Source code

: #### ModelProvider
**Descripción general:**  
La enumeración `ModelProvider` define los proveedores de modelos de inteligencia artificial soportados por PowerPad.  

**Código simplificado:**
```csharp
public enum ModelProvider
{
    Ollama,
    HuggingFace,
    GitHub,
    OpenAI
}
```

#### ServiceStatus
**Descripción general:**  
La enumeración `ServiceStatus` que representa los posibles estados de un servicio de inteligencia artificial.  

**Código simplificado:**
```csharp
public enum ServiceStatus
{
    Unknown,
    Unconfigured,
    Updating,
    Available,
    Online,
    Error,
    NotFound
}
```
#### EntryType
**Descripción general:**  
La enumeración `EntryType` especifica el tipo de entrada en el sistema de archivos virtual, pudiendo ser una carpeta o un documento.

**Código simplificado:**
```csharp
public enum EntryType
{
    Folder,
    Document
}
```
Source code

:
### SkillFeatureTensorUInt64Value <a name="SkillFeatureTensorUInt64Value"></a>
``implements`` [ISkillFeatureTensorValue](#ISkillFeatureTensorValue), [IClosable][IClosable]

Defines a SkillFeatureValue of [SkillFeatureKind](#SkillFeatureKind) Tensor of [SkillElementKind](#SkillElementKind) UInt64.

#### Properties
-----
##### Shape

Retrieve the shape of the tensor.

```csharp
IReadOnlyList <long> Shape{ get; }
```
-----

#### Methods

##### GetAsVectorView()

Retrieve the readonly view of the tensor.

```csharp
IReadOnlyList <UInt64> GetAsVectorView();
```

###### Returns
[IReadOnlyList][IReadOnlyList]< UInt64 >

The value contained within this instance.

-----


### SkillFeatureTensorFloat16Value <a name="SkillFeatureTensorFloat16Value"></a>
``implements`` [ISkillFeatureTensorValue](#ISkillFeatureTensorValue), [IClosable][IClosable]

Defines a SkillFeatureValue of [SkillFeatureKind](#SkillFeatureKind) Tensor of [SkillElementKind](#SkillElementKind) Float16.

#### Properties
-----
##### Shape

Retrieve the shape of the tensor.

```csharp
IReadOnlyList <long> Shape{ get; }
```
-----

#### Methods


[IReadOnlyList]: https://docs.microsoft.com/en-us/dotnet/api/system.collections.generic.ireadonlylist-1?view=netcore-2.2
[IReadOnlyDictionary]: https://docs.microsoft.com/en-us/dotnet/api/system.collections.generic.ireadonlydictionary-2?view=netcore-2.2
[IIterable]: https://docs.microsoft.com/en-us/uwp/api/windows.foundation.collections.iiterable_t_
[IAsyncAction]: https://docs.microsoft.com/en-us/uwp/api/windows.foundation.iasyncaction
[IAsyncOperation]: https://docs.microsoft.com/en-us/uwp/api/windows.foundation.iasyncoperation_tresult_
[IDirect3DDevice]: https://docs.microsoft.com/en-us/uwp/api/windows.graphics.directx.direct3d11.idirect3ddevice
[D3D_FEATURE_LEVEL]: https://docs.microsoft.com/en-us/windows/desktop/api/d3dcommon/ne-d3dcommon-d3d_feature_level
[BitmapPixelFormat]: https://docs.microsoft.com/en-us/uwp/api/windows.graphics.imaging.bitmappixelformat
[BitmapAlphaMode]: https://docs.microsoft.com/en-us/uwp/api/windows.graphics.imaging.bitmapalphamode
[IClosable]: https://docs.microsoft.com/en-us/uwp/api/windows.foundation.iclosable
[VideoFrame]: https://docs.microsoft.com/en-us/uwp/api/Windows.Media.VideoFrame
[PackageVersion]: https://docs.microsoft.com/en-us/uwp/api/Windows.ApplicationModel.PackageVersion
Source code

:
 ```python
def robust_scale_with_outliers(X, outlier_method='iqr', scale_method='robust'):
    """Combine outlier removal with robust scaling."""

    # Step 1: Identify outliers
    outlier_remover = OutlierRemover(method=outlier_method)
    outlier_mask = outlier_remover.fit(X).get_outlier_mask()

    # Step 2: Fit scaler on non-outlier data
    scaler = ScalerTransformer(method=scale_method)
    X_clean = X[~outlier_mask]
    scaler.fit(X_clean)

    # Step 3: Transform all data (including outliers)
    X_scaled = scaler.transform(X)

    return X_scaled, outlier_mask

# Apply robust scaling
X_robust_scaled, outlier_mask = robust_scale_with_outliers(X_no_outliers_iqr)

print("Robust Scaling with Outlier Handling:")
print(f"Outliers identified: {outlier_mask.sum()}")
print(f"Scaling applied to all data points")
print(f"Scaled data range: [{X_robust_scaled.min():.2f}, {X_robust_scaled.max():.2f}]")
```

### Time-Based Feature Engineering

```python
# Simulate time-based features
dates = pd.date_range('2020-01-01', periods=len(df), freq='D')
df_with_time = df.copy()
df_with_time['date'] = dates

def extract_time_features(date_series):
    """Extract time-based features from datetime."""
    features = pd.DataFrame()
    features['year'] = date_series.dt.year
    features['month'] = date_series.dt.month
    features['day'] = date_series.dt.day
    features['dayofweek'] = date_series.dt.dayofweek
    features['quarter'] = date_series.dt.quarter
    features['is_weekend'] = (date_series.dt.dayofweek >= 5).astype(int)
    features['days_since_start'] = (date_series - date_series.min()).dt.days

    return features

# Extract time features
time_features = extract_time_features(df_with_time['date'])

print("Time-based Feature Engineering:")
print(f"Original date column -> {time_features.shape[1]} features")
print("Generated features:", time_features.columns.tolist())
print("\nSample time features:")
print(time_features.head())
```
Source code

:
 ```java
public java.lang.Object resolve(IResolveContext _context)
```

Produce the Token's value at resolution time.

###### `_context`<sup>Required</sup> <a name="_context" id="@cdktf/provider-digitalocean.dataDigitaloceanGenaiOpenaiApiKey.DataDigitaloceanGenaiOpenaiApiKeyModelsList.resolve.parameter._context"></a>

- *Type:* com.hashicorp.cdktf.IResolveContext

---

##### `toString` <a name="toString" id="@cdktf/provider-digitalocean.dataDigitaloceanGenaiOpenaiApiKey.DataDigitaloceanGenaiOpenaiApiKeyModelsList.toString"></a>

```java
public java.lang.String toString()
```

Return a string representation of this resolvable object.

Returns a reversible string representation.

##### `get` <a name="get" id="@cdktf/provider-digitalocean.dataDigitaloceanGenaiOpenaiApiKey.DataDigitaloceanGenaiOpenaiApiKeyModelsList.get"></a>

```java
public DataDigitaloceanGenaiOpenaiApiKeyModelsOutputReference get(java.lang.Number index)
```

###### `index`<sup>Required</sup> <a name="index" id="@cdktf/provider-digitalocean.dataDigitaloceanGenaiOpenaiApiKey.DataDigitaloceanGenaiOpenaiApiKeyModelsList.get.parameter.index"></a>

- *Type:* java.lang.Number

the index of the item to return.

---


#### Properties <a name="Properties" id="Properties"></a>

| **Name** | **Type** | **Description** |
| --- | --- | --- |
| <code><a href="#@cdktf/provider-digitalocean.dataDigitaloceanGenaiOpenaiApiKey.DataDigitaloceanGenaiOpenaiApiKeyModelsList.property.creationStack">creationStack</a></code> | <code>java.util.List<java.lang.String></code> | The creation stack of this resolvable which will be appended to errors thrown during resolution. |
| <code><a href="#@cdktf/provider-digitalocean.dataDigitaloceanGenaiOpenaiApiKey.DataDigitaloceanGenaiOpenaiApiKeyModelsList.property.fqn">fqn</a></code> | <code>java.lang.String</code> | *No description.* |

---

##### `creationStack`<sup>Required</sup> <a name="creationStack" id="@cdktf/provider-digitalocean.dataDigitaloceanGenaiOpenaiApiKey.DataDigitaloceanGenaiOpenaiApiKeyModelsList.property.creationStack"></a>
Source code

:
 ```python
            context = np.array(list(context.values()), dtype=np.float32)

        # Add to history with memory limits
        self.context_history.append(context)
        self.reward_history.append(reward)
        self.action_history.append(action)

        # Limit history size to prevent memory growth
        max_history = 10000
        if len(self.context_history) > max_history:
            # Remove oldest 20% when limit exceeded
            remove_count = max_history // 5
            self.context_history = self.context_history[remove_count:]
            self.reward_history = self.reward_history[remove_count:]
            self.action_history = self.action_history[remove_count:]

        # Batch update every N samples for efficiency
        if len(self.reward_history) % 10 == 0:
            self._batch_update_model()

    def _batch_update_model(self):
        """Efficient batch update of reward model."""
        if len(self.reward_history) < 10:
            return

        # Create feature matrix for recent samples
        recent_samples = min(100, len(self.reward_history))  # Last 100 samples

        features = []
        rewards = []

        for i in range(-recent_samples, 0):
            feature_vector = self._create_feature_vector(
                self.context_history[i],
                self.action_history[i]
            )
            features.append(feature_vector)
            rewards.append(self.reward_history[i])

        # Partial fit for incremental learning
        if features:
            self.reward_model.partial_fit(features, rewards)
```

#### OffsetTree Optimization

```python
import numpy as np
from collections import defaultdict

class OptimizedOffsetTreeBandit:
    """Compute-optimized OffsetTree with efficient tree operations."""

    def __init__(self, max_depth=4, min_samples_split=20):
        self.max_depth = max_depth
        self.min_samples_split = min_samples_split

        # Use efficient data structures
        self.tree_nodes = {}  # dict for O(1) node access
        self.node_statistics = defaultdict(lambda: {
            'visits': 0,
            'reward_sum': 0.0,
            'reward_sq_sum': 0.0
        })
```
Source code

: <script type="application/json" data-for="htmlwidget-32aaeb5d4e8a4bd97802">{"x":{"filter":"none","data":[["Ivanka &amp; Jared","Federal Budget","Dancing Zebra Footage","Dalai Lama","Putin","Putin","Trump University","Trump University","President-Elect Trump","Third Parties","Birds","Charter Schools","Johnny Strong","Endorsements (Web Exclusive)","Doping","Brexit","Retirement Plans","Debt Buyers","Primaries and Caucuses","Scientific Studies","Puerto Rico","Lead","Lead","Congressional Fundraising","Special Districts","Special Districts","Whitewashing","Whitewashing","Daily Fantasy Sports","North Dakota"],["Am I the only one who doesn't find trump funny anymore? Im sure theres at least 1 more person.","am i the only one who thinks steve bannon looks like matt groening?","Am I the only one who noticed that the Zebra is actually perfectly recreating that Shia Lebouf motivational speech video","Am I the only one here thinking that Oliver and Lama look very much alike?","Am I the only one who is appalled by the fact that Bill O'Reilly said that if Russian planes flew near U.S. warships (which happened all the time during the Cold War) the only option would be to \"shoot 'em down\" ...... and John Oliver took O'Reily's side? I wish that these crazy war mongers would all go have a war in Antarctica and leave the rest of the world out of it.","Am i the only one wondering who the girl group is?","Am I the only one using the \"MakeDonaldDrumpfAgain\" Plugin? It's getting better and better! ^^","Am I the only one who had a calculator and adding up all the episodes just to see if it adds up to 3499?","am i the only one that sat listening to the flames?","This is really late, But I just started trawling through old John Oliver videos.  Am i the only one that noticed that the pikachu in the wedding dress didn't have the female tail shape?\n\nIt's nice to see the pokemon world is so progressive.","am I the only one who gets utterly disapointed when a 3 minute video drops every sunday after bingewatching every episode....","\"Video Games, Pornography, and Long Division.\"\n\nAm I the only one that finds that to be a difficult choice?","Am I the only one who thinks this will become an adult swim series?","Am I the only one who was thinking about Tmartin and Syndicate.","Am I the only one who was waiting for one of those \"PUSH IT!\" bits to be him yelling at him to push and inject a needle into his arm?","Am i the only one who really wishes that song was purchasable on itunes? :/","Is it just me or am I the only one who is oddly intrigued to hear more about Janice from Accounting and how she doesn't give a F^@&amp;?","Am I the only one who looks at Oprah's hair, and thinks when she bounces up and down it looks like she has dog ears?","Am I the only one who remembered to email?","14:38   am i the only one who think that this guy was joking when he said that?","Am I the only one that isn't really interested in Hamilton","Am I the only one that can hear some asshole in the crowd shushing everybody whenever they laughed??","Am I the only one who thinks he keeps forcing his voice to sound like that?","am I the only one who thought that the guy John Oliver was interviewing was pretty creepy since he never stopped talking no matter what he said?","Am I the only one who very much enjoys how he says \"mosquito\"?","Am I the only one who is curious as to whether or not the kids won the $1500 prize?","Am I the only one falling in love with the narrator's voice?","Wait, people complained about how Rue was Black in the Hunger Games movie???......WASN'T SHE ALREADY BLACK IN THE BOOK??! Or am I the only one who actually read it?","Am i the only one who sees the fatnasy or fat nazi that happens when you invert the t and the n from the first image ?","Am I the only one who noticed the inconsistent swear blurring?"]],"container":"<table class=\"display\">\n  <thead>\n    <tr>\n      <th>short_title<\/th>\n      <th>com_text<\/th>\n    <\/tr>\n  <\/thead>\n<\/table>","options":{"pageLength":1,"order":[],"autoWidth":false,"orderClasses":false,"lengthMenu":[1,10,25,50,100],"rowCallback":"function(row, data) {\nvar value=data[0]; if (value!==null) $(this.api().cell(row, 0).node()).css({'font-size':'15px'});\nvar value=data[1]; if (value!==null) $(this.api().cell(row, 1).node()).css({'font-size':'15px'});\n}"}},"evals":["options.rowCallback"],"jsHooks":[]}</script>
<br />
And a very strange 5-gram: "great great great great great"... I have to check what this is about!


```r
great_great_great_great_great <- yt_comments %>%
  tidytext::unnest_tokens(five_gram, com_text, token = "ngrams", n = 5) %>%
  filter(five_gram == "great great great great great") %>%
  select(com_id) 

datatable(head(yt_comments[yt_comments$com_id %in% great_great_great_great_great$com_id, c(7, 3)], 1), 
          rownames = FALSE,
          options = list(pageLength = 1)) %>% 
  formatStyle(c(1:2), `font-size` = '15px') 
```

• **PROBLEM REQUIREMENTS**: Please show the lines in the entries above that hold the string "Step".

• **RESPONSE BOX**:
    # Step 1: Identify outliers
    # Step 2: Fit scaler on non-outlier data
    # Step 3: Transform all data (including outliers)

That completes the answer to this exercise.